Yes. If an attacker can rebuild or repackage an app (often via an APK), they can add malicious code and ship a version that looks legitimate to users. The danger is highest when users sideload.

Does Google Play Protect stop threats like Cellik?

Play Protect helps, but it’s not a guarantee—especially if the malicious version is distributed outside the Play Store or if the attacker’s packaging avoids obvious static signatures. You still need enterprise controls and behavioral detection.

What’s the fastest sign a phone is compromised by a RAT?

The fastest indicators tend to be unexpected permission grants (especially accessibility), unusual background activity, and a sudden burst of MFA prompts / account lockouts tied to that user.

Why this matters for AI in Cybersecurity

Cellik is a clean example of the broader trend we’ve been tracking in this series: attackers are productizing intrusion.

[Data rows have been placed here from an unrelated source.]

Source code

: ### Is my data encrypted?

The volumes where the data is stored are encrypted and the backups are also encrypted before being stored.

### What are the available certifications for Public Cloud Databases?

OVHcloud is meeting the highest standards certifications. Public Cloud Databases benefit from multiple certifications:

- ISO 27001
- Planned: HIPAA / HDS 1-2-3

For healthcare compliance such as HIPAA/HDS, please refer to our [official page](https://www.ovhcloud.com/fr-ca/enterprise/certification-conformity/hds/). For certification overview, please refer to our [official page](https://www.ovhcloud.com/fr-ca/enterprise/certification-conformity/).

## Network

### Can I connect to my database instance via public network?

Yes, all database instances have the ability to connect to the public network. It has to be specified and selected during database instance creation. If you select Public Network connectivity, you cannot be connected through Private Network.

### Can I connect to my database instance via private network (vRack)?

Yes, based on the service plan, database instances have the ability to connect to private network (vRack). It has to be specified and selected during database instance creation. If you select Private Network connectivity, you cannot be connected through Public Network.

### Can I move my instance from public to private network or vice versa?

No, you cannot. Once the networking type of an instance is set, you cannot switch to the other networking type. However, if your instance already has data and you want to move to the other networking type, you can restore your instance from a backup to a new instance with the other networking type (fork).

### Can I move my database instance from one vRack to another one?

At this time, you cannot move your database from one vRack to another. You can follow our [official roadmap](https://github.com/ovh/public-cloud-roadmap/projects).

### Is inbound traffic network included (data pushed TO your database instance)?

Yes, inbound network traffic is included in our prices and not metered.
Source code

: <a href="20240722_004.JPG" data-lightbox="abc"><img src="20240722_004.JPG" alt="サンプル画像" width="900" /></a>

When malware becomes a subscription, defender response has to become equally systematized.

AI is useful here for one reason: it scales judgment. It can evaluate app behavior, correlate weak signals across systems, and trigger containment steps faster than a human analyst can piece together screenshots and logs.

If you’re relying on “only install from trusted places” as your primary mobile defense, you’re betting on user perfection. That bet loses.

Your next step is to map your mobile stack to three questions:

1. Can we prevent sideloaded apps by default?
2. Can we detect overlay/remote-control behaviors quickly?
3. Can we contain a suspected mobile RAT in minutes, not days?

If the honest answers are “no” or “not sure,” you’ve got a clear 2026 roadmap item—before the next trojanized “trusted app” turns into an incident you can’t ignore.